Work to be completed
The answer must consist of each line of the records below that contains the string "VirtualMachineSshCredentials".

Records for processing
════════

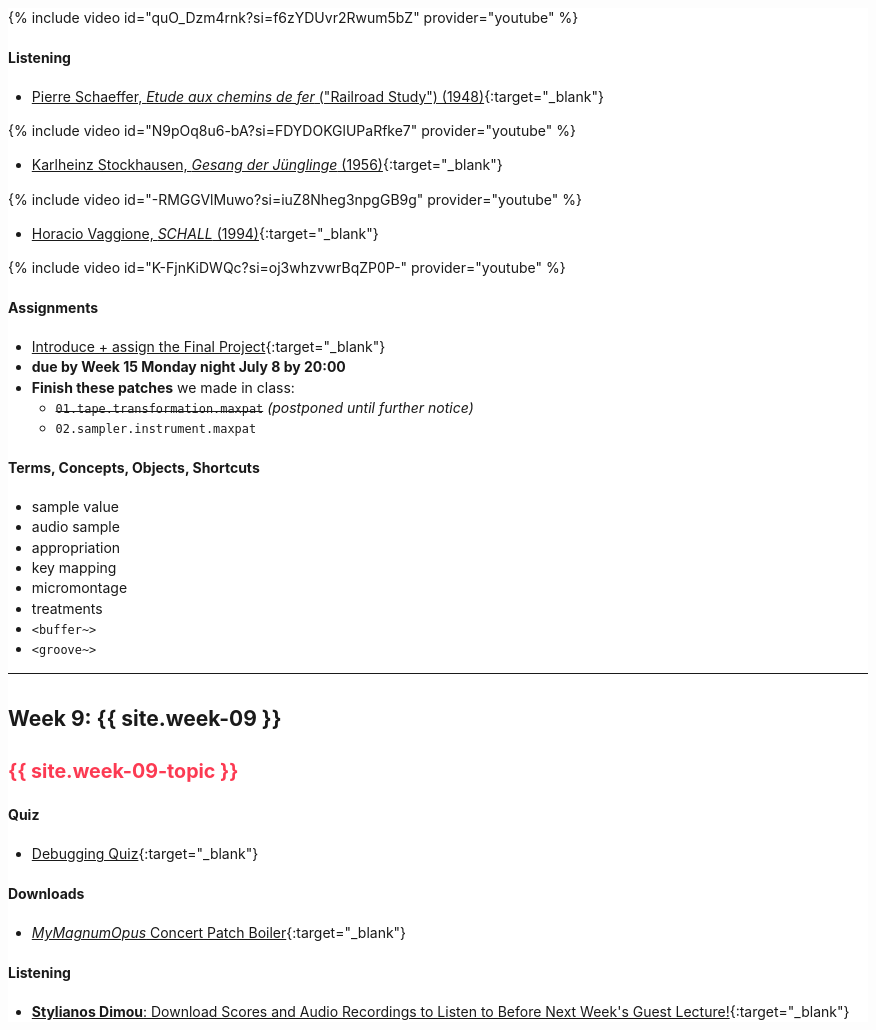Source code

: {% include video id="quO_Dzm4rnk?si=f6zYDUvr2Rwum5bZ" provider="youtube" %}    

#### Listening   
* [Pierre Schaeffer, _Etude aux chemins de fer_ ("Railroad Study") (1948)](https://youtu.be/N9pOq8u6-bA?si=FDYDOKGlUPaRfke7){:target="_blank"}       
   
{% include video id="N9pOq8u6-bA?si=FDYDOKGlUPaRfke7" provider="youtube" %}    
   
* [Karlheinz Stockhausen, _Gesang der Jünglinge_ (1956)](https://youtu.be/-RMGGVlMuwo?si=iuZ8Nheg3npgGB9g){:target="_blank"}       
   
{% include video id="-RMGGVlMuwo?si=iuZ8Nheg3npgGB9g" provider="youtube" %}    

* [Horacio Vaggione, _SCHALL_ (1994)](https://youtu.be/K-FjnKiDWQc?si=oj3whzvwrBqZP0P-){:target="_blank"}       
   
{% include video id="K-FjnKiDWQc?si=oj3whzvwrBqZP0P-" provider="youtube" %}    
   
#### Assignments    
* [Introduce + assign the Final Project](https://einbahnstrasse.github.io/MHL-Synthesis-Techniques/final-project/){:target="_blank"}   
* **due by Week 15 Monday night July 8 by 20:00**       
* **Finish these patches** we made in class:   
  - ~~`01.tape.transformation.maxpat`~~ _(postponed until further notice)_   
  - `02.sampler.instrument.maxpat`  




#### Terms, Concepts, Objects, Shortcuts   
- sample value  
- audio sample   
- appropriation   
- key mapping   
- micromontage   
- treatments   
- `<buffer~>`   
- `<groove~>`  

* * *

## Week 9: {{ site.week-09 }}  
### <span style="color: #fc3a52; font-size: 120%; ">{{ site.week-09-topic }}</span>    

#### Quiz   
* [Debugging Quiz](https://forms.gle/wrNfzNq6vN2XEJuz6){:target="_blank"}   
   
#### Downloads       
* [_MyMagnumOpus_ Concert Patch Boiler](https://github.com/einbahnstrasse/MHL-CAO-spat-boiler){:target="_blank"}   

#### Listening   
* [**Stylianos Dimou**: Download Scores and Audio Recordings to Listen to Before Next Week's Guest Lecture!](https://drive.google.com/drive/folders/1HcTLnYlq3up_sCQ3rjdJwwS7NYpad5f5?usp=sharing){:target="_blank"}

════════

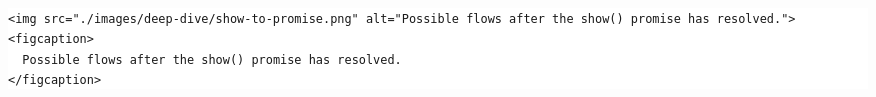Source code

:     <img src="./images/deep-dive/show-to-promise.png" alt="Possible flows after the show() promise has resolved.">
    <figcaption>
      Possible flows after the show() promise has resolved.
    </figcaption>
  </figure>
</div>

════════

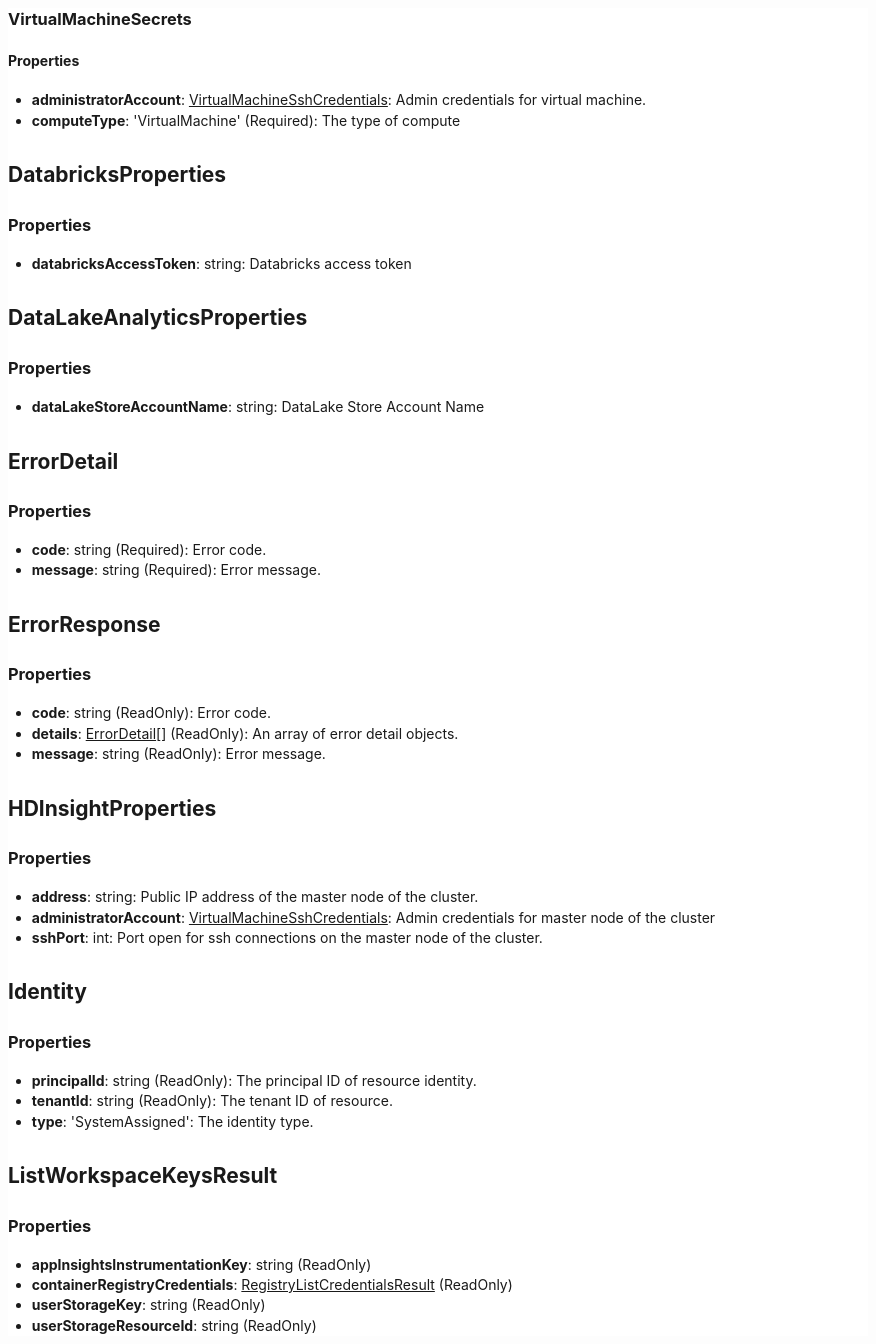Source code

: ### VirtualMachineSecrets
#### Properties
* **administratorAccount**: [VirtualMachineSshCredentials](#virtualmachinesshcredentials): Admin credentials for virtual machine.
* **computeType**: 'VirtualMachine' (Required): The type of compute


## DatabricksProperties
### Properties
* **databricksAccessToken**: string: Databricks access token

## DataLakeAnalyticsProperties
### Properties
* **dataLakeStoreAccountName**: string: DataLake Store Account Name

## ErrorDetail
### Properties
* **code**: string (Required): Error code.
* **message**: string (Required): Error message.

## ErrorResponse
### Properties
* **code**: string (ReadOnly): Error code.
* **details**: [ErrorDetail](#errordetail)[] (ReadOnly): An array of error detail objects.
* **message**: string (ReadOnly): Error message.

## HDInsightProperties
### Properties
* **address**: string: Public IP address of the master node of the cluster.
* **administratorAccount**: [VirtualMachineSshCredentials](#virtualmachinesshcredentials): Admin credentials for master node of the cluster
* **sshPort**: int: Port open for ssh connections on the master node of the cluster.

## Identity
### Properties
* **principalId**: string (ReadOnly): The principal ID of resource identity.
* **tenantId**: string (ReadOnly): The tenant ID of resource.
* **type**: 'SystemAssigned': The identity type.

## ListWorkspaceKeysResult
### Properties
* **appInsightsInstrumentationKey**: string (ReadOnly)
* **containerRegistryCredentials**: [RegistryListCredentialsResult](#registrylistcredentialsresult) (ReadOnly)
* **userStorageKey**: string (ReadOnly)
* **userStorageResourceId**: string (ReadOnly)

════════

Task solution
* **administratorAccount**: [VirtualMachineSshCredentials](#virtualmachinesshcredentials): Admin credentials for virtual machine.
* **administratorAccount**: [VirtualMachineSshCredentials](#virtualmachinesshcredentials): Admin credentials for master node of the cluster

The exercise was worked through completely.